The world is facing its biggest humanitarian crisis since the end of the second world war, with 20m people facing starvation and famine in Yemen, Somalia, South Sudan and Nigeria, the UN has warned.
UN’s humanitarian chief, Stephen O’Brien, told the Security Council on Friday evening that $4.4bn was needed in the next four months to address the escalating situation.
“Without collective and co-ordinated global efforts, people will simply starve to death,” he said. “Many more will suffer and die from disease.
“Already at the beginning of the year we are facing the largest humanitarian crisis since the creation of the United Nations.”
The UN last month declared a famine in parts of South Sudan, which has been wracked by civil war for more than three years. But Mr O’Brien said the most serious crisis was in Yemen, where two-thirds of the population, some 18.8m people, need assistance and more than 7m are facing starvation.
“That is 3m people more than in January,” he said, adding that in the last two months almost 50,000 people had fled fighting between forces loyal to the government and Houthi rebels.
It is possible to avert this crisis, to avert these famines, to avert these looming human catastrophes
Some 6.2m people need help in Somalia, of whom 2.9m are in dire need, 4.9m in South Sudan and 1.8m in north-eastern Nigeria.

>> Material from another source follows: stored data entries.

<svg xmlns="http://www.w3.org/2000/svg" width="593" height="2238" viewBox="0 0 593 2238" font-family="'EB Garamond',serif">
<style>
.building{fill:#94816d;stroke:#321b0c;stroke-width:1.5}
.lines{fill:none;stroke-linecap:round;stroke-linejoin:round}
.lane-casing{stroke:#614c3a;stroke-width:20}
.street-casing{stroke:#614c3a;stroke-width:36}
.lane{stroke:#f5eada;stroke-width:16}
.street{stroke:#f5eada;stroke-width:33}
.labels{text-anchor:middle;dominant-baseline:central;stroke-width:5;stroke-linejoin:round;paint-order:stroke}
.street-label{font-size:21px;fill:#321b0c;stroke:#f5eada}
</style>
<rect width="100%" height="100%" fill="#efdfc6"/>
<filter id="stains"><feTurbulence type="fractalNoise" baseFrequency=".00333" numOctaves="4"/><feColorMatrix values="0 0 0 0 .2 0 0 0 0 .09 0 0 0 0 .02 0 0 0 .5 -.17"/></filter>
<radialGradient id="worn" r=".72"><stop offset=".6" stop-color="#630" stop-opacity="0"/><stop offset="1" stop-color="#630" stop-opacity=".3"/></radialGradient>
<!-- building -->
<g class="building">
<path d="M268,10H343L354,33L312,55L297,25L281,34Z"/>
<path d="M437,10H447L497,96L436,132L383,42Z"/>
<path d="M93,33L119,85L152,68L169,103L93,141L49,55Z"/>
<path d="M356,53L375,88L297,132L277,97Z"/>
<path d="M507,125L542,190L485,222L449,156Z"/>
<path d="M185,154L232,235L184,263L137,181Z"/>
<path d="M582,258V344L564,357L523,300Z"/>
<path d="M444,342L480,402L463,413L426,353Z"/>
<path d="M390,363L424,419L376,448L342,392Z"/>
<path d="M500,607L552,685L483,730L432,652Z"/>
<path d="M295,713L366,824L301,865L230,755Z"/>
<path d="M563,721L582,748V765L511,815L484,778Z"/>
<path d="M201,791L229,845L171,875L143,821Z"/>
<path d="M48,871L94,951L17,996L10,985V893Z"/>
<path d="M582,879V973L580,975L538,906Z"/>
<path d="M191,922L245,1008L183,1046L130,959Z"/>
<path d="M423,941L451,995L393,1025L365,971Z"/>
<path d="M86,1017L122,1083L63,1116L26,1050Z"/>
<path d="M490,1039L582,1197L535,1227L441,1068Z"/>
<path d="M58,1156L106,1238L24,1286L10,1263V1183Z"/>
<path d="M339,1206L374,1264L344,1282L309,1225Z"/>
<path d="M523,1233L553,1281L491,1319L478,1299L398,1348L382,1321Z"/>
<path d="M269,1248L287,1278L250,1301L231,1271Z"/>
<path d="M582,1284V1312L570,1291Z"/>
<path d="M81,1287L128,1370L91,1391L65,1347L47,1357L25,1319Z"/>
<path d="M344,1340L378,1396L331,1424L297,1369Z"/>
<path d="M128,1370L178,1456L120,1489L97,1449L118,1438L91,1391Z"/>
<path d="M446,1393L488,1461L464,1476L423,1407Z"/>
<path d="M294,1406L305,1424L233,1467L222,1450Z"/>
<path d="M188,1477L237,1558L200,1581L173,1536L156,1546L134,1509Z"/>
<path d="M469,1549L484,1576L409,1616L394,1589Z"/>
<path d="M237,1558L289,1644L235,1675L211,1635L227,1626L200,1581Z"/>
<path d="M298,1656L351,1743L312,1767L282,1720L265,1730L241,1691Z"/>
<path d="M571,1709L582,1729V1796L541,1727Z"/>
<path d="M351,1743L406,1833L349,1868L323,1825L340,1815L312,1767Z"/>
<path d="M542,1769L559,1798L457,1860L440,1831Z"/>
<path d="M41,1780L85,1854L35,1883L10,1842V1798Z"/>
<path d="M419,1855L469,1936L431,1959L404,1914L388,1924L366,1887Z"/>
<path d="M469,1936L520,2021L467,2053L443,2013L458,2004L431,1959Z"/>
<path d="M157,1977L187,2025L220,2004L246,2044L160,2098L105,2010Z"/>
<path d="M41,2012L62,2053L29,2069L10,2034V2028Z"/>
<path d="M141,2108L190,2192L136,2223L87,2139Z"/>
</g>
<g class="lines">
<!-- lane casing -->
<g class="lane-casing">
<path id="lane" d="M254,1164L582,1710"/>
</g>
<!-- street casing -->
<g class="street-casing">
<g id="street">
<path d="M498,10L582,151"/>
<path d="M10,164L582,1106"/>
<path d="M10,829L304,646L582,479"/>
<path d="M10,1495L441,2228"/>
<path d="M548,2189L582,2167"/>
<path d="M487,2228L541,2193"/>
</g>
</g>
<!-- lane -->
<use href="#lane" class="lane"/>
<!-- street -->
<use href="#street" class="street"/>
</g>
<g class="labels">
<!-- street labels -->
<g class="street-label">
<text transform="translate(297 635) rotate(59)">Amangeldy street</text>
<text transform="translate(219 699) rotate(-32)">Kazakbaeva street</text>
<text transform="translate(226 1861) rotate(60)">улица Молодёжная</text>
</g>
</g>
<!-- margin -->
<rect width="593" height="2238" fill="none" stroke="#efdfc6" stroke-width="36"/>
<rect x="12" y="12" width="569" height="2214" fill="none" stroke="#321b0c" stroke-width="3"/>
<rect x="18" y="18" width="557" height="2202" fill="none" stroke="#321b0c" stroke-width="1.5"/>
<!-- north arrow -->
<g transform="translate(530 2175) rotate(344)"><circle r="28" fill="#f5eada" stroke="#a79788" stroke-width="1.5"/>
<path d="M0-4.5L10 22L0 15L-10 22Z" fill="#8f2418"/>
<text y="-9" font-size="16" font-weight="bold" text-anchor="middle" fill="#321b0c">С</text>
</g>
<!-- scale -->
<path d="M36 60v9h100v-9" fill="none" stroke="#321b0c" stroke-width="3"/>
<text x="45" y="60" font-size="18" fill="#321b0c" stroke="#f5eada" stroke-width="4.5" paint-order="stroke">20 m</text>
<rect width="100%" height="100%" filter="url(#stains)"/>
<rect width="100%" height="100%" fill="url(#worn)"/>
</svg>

Kenya and Ethiopia are among other countries suffering severe droughts but their governments have a better capacity to cope.
Famine is declared when daily mortality rates are two or more deaths per 10,000 people and 30 per cent of children suffer from acute malnutrition, among other criteria.
Mr O’Brien stressed that the looming catastrophe was “man-made” and “preventable”.
“It is possible to avert this crisis, to avert these famines, to avert these looming human catastrophes,” he said, stressing that the warring parties in South Sudan were making little effort to alleviate the situation
The international community has started reacting to the threat of famine much more quickly than in the last such crisis, when 260,000 people died in Somalia in 2012. Many agencies, particularly UN bodies, have started spending pledged money before it has been disbursed by using their own reserves.
António Guterres, the UN secretary-general, said this week after visiting Somalia that the situation was deteriorating. He described how he saw children dying from acute watery diarrhoea and cholera.
He said that systems were in place to avert the worst of the looming crisis, if money and aid are delivered.
However, Save the Children UK warned on Friday that despite a better response than in 2012 some of the mistakes made then were being repeated. Kevin Watkins, Save the Children’s chief executive, singled out inadequate planning and a slow response from donors.
The UN has received only about 10 per cent of the money it has sought since launching appeals last month for the drought-affected countries.
Mr O’Brien said that if money is not committed soon, not only will many people die but many children who survive will be stunted by severe malnutrition, gains in economic development will be reversed and “livelihoods, futures and hope will be lost”.